Lines that include "GENERAL" make up the answer; copy all of them from the data below.
====== Material provided
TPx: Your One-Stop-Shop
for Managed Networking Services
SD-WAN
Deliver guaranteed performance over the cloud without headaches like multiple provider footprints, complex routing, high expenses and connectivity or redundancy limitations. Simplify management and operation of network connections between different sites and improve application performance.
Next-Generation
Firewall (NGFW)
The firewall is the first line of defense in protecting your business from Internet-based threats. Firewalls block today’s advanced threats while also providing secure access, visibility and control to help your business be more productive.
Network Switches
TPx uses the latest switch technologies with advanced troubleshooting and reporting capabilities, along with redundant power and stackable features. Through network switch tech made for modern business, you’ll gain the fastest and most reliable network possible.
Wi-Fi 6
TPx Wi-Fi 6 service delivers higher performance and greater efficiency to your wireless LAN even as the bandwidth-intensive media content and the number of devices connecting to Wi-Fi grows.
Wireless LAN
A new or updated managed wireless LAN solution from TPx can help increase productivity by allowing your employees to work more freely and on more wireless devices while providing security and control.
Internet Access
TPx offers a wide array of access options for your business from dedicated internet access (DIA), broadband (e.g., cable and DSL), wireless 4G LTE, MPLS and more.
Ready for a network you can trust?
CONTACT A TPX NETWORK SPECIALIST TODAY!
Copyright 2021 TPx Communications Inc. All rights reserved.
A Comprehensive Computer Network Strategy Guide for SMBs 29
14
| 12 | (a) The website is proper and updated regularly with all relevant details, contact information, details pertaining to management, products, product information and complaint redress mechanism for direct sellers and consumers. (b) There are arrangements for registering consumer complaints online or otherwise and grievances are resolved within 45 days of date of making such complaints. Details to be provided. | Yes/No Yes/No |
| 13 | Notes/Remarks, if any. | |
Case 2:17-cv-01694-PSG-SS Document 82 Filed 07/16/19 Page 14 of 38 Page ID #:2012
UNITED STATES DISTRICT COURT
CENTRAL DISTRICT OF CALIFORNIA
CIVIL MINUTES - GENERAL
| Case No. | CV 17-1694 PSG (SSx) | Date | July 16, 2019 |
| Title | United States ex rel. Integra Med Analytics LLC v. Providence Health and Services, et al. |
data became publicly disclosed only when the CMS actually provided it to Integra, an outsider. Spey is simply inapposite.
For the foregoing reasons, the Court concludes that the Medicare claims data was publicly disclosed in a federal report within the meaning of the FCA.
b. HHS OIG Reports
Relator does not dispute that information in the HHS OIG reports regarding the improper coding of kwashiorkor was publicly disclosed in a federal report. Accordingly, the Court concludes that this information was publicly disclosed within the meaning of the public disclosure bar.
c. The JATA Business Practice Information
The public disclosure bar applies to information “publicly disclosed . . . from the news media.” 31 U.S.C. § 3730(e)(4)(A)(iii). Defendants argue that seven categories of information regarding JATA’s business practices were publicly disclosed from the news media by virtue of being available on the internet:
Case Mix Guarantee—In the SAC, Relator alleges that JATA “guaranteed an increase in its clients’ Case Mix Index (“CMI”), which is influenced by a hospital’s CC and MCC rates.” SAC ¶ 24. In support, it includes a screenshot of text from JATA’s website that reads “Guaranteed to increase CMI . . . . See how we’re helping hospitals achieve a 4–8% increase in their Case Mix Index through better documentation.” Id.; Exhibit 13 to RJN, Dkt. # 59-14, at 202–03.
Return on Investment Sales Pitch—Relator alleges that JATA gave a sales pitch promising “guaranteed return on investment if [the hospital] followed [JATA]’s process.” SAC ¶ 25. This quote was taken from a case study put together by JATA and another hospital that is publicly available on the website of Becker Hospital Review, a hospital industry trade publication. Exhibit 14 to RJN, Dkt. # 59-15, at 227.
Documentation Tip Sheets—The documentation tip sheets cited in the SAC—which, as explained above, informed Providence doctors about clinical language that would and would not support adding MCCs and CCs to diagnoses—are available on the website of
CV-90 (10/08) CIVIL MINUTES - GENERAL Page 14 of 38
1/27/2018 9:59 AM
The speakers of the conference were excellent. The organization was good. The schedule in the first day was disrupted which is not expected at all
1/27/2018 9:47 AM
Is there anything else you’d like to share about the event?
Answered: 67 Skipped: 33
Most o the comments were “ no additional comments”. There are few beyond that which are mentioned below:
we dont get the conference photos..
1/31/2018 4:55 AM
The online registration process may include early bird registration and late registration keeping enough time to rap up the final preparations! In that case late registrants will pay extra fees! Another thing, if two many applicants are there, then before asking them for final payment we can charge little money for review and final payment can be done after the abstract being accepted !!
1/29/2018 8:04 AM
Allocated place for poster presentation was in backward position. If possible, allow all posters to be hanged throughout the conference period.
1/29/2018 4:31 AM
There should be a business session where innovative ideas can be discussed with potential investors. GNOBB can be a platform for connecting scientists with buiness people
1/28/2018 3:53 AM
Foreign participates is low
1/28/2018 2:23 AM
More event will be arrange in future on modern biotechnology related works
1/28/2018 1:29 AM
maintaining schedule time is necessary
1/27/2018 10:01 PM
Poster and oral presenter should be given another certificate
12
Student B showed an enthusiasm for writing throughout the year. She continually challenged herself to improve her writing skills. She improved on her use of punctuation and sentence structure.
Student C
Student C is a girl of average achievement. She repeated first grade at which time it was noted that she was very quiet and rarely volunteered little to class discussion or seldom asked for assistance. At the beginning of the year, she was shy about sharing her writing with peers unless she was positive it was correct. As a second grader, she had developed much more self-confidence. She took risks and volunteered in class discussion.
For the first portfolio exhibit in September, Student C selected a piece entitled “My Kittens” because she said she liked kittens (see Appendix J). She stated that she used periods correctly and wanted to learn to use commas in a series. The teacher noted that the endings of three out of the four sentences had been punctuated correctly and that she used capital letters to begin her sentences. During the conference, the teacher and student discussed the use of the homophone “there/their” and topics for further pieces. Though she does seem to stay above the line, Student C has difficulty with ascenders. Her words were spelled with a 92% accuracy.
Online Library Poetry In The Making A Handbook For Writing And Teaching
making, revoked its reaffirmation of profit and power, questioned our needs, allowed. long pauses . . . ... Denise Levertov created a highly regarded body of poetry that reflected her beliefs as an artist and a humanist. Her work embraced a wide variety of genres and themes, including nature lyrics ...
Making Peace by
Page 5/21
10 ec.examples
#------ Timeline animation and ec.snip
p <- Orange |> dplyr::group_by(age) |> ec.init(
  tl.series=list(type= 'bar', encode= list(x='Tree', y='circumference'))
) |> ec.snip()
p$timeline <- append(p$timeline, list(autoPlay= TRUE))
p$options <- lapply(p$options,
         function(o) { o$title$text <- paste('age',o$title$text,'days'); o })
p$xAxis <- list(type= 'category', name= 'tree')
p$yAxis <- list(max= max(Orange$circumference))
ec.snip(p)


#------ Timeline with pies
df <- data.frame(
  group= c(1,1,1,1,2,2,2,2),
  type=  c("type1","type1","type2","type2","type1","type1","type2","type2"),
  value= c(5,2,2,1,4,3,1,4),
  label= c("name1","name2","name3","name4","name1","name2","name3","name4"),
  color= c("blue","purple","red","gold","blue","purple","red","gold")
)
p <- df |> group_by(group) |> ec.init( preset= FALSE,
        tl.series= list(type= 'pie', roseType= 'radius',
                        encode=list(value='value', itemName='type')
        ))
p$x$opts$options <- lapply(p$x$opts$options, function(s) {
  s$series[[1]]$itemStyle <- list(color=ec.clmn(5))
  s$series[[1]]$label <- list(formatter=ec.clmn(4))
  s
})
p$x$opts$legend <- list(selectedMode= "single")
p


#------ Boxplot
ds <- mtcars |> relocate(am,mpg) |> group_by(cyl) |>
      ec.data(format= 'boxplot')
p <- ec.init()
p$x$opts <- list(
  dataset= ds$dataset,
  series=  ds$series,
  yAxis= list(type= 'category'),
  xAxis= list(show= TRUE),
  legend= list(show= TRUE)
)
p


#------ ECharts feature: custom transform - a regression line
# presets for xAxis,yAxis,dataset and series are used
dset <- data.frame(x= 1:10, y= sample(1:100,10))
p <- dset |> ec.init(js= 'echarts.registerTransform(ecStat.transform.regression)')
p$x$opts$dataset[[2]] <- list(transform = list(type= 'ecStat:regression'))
============
### [Answer for the task]
CIVIL MINUTES - GENERAL
CV-90 (10/08) CIVIL MINUTES - GENERAL Page 14 of 38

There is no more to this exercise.